- **GIVEN TEXT**:
- Born: October 14, 1971 (age 54) Huntington Beach, California, U.S.
- Height: 5 ft 9 in (1.75 m)
- Weight: 176 lb (80 kg; 12 st 8 lb)
- Division: Lightweight Welterweight
- Team: Team Quest
- Rank: Olympian Greco-Roman wrestling
- Years active: 2002 - 2006 (MMA)

Mixed martial arts record
- Total: 11
- Wins: 5
- By knockout: 3
- By submission: 1
- By decision: 1
- Losses: 4
- By knockout: 1
- By submission: 1
- By decision: 2
- Draws: 2

Other information
- Mixed martial arts record from Sherdog

= Heath Sims =

American Olympic wrestler and mixed martial artist

Heath Sims (born October 14, 1971) is an American mixed martial artist, Olympic wrestler and MMA trainer. He is a long time training partner of Dan Henderson and a highly respected MMA coach who was the wrestling instructor for the US team on The Ultimate Fighter: United States vs. United Kingdom.

In 2011, he sold his share in Team Quest and moved to Singapore to become the head of the wrestling program at Evolve MMA.

==Wrestling==
Sim's Father was a freestyle wrestler who competed in the 1972 Olympic trials. As a ninth grader Sims began training with the San Clemente Jets, which became the California Jets an amateur wrestling club where kids from all over California came to learn freestyle and Greco-Roman techniques. He won state championships in 1988 and 1989 but instead of going to college and continuing a freestyle career, Sims decided to keep wrestling in the Greco style. He became a junior national team member in 1989 and a world team member in 1990.

In 1996 he quit wrestling in order to work for a computer company but he missed the competition and began to practice again, finishing third at the 1998 U.S. World Team trials. However, in 1999 while he was training at the U.S. Olympic facilities in Colorado Springs Sims flew his snowboard off a mountainside and had to be transported off the mountain by helicopter. His kidney and spleen had been lacerated and his kidney had been nearly severed. He also was a two-time All-American for Cerritos Junior College in California finishing 1st in 1998 and 2nd in 1999 at the JC tournament losing to Arsen Aleksanyan of Moorpark Junior College in the finals 2-1.

Sims worked delivering groceries for a while but defied doctors orders to start wrestling again. He went to the Olympic Trials and in the best-of-three finals, Sims beat Chris Saba of Colorado Springs, 5-2, in the first match. Saba won the second match, 4-0. Sims won the final match, 3-1 to make the Olympic team.

==Olympics==
Sims was in Group D of the Wrestling at the 2000 Summer Olympics – Men's Greco-Roman 69 kg. Also in his group were Katsuhiko Nagata and Ruslan Biktyakov, Sims finished third in the group with three classification points and two technical points, making him 11th overall.

- **TASK OBJECTIVE**: According to the article on Heath Sims, where did he move in 2011, and what position did he take there?

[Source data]
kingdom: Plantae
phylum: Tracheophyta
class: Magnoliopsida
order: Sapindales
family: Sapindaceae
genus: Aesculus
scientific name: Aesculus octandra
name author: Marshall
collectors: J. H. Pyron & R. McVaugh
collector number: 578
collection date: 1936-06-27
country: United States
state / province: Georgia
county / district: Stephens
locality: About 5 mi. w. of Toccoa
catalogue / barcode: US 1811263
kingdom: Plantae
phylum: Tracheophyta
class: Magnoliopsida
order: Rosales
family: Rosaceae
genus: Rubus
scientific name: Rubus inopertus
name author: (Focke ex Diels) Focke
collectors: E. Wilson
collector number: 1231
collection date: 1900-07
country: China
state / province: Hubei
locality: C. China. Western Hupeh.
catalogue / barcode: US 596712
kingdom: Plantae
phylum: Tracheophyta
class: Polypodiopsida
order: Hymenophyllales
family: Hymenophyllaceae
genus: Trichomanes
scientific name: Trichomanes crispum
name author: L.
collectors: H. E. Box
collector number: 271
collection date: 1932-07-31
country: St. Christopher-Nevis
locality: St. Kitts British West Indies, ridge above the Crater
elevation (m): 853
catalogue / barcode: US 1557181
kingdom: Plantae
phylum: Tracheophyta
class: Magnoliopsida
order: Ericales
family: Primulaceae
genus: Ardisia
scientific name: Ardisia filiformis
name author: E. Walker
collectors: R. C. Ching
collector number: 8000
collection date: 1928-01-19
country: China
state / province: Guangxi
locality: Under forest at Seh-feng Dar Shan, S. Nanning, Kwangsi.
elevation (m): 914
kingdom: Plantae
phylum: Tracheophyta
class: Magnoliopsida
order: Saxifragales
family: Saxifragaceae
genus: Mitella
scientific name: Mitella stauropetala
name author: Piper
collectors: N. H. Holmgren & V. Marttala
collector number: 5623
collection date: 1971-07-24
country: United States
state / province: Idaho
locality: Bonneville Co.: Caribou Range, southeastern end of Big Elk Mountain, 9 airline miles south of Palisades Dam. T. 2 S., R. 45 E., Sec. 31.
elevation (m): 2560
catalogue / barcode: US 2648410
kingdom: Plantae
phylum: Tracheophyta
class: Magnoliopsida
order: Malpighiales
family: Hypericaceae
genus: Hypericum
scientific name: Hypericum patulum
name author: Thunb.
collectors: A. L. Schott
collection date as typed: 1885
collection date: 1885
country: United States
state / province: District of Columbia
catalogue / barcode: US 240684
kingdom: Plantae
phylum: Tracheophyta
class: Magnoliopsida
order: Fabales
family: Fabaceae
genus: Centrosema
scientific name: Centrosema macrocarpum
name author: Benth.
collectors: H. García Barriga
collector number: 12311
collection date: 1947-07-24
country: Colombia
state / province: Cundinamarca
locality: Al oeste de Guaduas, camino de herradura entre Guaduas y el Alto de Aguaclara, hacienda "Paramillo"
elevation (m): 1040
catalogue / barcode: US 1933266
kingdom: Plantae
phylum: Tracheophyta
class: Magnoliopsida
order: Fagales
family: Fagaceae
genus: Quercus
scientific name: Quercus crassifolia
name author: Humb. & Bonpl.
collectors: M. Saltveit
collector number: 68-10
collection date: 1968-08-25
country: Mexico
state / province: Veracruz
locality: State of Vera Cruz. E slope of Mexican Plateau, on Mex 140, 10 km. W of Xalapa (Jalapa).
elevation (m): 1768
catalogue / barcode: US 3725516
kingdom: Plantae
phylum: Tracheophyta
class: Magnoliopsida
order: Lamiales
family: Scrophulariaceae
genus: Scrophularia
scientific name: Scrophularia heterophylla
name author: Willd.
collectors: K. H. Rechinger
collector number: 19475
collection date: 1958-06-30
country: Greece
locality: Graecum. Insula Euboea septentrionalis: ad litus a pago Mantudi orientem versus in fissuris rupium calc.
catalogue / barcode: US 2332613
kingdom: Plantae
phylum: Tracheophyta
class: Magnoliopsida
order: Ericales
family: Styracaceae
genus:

- **RESPONSE AREA**: He moved to Singapore to become the head of the wrestling program at Evolve MMA.